Ia menyatakan, "Saya minta penghentian sementara seluruh aktivitas pengembangan, reklamasi, pemadatan lahan, pembabatan vegetasi, dan penggunaan alat berat di kawasan Pulau Serangan," dalam keterangannya di Jakarta.
Dampak Reklamasi dan Perubahan Bentang Alam
Rajiv mengungkapkan reklamasi yang berlangsung hampir empat dekade telah mengubah bentang alam Pulau Serangan secara drastis.
Berdasarkan data spasial, luas pulau meningkat dari 169,64 hektare pada 1985 menjadi 600,96 hektare pada 2024.
Ia menjelaskan, "Sepanjang hampir 4 dekade, luas pulau serangan telah bertambah 431,32 hektare. Artinya, kalau di rata-rata setiap tahun serangan bertambah luas 10 hektare," ungkapnya.
Rajiv menilai perubahan tersebut tidak hanya menambah daratan tetapi juga menghilangkan fungsi ekologis pesisir yang menopang kehidupan masyarakat.
Ia menegaskan, “Masalah utama dari reklamasi Pulau Serangan bukan semata-mata bertambahnya daratan, tetapi hilangnya fungsi ekologis ruang pesisir yang sebelumnya menopang kehidupan masyarakat lokal," katanya.
Evaluasi Perizinan dan Perlindungan Masyarakat
Rajiv meminta evaluasi menyeluruh terhadap dokumen perizinan, status lahan, kajian lingkungan, dan kesesuaian tata ruang dilakukan secara terbuka sebelum aktivitas dilanjutkan.

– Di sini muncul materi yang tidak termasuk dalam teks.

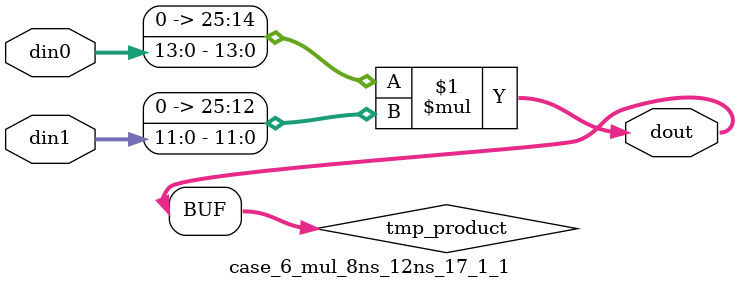
<source format=v>

`timescale 1 ns / 1 ps

 (* use_dsp = "no" *)  module case_6_mul_8ns_12ns_17_1_1(din0, din1, dout);
parameter ID = 1;
parameter NUM_STAGE = 0;
parameter din0_WIDTH = 14;
parameter din1_WIDTH = 12;
parameter dout_WIDTH = 26;

input [din0_WIDTH - 1 : 0] din0; 
input [din1_WIDTH - 1 : 0] din1; 
output [dout_WIDTH - 1 : 0] dout;

wire signed [dout_WIDTH - 1 : 0] tmp_product;
























assign tmp_product = $signed({1'b0, din0}) * $signed({1'b0, din1});











assign dout = tmp_product;





















endmodule

</source>
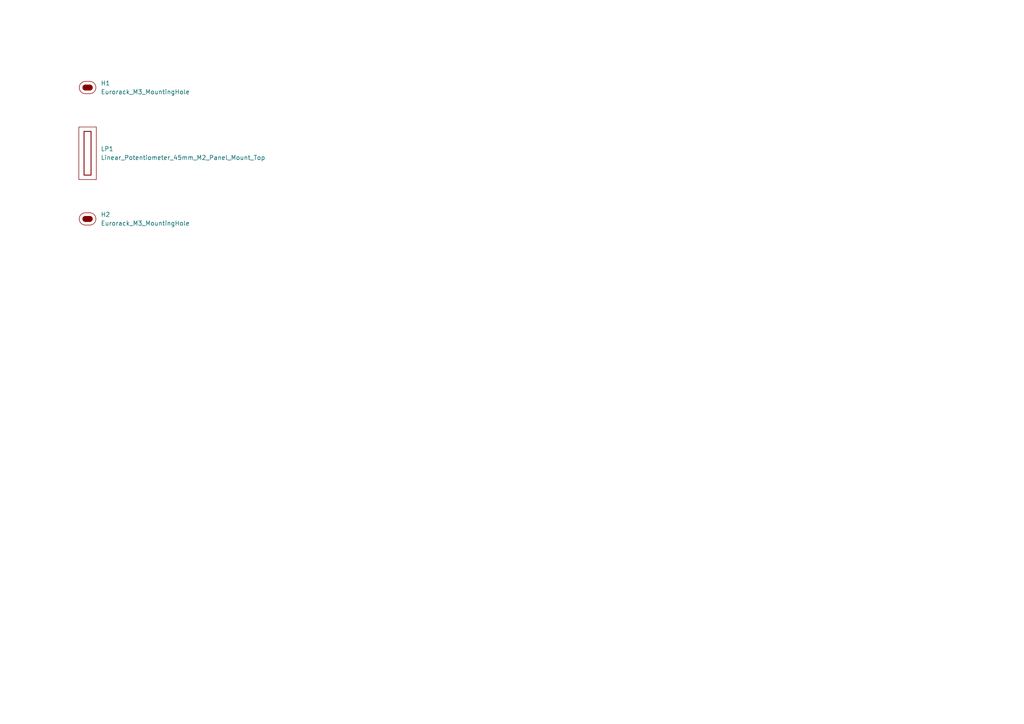
<source format=kicad_sch>
(kicad_sch
	(version 20250114)
	(generator "eeschema")
	(generator_version "9.0")
	(uuid "f2eba119-8312-4608-ae15-cd278cc8fbb2")
	(paper "A4")
	
	(symbol
		(lib_id "EXC:Eurorack_M3_MountingHole")
		(at 25.4 63.5 0)
		(unit 1)
		(exclude_from_sim no)
		(in_bom yes)
		(on_board yes)
		(dnp no)
		(fields_autoplaced yes)
		(uuid "116bf12f-aa29-4e31-94cd-f6c76b888a95")
		(property "Reference" "H2"
			(at 29.21 62.2299 0)
			(effects
				(font
					(size 1.27 1.27)
				)
				(justify left)
			)
		)
		(property "Value" "Eurorack_M3_MountingHole"
			(at 29.21 64.7699 0)
			(effects
				(font
					(size 1.27 1.27)
				)
				(justify left)
			)
		)
		(property "Footprint" "EXC:MountingHole_3.2mm_M3"
			(at 25.4 69.088 0)
			(effects
				(font
					(size 1.27 1.27)
				)
				(hide yes)
			)
		)
		(property "Datasheet" "~"
			(at 25.4 63.5 0)
			(effects
				(font
					(size 1.27 1.27)
				)
				(hide yes)
			)
		)
		(property "Description" "Mounting Hole without connection"
			(at 25.4 66.802 0)
			(effects
				(font
					(size 1.27 1.27)
				)
				(hide yes)
			)
		)
		(instances
			(project "SlidePot_45mm_2H4HP1x1Bv2"
				(path "/f2eba119-8312-4608-ae15-cd278cc8fbb2"
					(reference "H2")
					(unit 1)
				)
			)
		)
	)
	(symbol
		(lib_id "EXC:Linear_Potentiometer_45mm_M2_Panel_Mount_Top")
		(at 25.4 44.45 0)
		(unit 1)
		(exclude_from_sim no)
		(in_bom yes)
		(on_board yes)
		(dnp no)
		(fields_autoplaced yes)
		(uuid "26840719-fb29-455c-a705-1bf81c16633f")
		(property "Reference" "LP1"
			(at 29.21 43.1799 0)
			(effects
				(font
					(size 1.27 1.27)
				)
				(justify left)
			)
		)
		(property "Value" "Linear_Potentiometer_45mm_M2_Panel_Mount_Top"
			(at 29.21 45.7199 0)
			(effects
				(font
					(size 1.27 1.27)
				)
				(justify left)
			)
		)
		(property "Footprint" "EXC:Linear_Potentiometer_45mm_M2_Panel_Mount_Top"
			(at 25.654 55.88 0)
			(effects
				(font
					(size 0.508 0.508)
				)
				(justify top)
				(hide yes)
			)
		)
		(property "Datasheet" "https://cdn-shop.adafruit.com/product-files/4272/P4272+C13403-001+Data+Sheet+.pdf"
			(at 17.526 57.912 0)
			(effects
				(font
					(size 0.508 0.508)
				)
				(justify left top)
				(hide yes)
			)
		)
		(property "Description" "Slide Potentiometer with Knob - 45mm Long - 10KΩ. Panel-mounted with 2x M2 screws, 41mm apart."
			(at 7.62 54.61 0)
			(effects
				(font
					(size 0.508 0.508)
				)
				(justify left top)
				(hide yes)
			)
		)
		(property "Source" "https://www.adafruit.com/product/4272"
			(at 17.526 56.896 0)
			(effects
				(font
					(size 0.508 0.508)
				)
				(justify left top)
				(hide yes)
			)
		)
		(instances
			(project ""
				(path "/f2eba119-8312-4608-ae15-cd278cc8fbb2"
					(reference "LP1")
					(unit 1)
				)
			)
		)
	)
	(symbol
		(lib_id "EXC:Eurorack_M3_MountingHole")
		(at 25.4 25.4 0)
		(unit 1)
		(exclude_from_sim no)
		(in_bom yes)
		(on_board yes)
		(dnp no)
		(fields_autoplaced yes)
		(uuid "ebd4e6b1-e7ef-47d3-8e2f-093e08fc1ac8")
		(property "Reference" "H1"
			(at 29.21 24.1299 0)
			(effects
				(font
					(size 1.27 1.27)
				)
				(justify left)
			)
		)
		(property "Value" "Eurorack_M3_MountingHole"
			(at 29.21 26.6699 0)
			(effects
				(font
					(size 1.27 1.27)
				)
				(justify left)
			)
		)
		(property "Footprint" "EXC:MountingHole_3.2mm_M3"
			(at 25.4 30.988 0)
			(effects
				(font
					(size 1.27 1.27)
				)
				(hide yes)
			)
		)
		(property "Datasheet" "~"
			(at 25.4 25.4 0)
			(effects
				(font
					(size 1.27 1.27)
				)
				(hide yes)
			)
		)
		(property "Description" "Mounting Hole without connection"
			(at 25.4 28.702 0)
			(effects
				(font
					(size 1.27 1.27)
				)
				(hide yes)
			)
		)
		(instances
			(project ""
				(path "/f2eba119-8312-4608-ae15-cd278cc8fbb2"
					(reference "H1")
					(unit 1)
				)
			)
		)
	)
	(sheet_instances
		(path "/"
			(page "1")
		)
	)
	(embedded_fonts no)
)

</source>
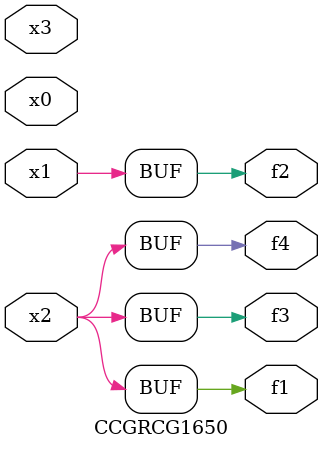
<source format=v>
module CCGRCG1650(
	input x0, x1, x2, x3,
	output f1, f2, f3, f4
);
	assign f1 = x2;
	assign f2 = x1;
	assign f3 = x2;
	assign f4 = x2;
endmodule

</source>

Ia menyebut langkah penghentian sementara bukan bentuk penolakan investasi, melainkan upaya kehati-hatian agar pembangunan tidak merusak ekosistem dan kehidupan masyarakat pesisir.
Menurut kajian ilmuwan Universitas Gadjah Mada, reklamasi di kawasan tersebut berdampak pada abrasi pantai, kerusakan ekosistem mangrove, gangguan habitat penyu, serta konflik sosial akibat hilangnya mata pencaharian.
Rajiv mengatakan, "Ada kajian akademik peneliti dari UGM yang menemukan dampak reklamasi bukan hanya bersifat fisik, tetapi juga menyentuh hak hidup masyarakat pesisir yang selama ini bergantung pada laut, mangrove, dan ruang tangkap tradisional," ujarnya.
Ia juga menyoroti laporan masyarakat terkait dugaan pembabatan mangrove dan pemadatan lahan di Teluk Lebangan yang memperparah kondisi lingkungan.
Rajiv menegaskan, "Keluhan warga lokal semakin memperjelas hilangnya ruang hidup masyarakat pesisir reklamasi Pulau Serangan membutuhkan tindakan korektif, bukan sekedar proyek pembangunan pariwisata biasa," katanya.
Ia menambahkan status kawasan ekonomi khusus tidak boleh menjadi alasan mengabaikan perlindungan lingkungan dan hak masyarakat lokal.
Rajiv menyatakan, "Pemerintah daerah, DPRD Bali, BPN, aparat penegak hukum, dan instansi lingkungan hidup perlu mengevaluasi aktivitas reklamasi Pulau Serangan Bali," ujarnya.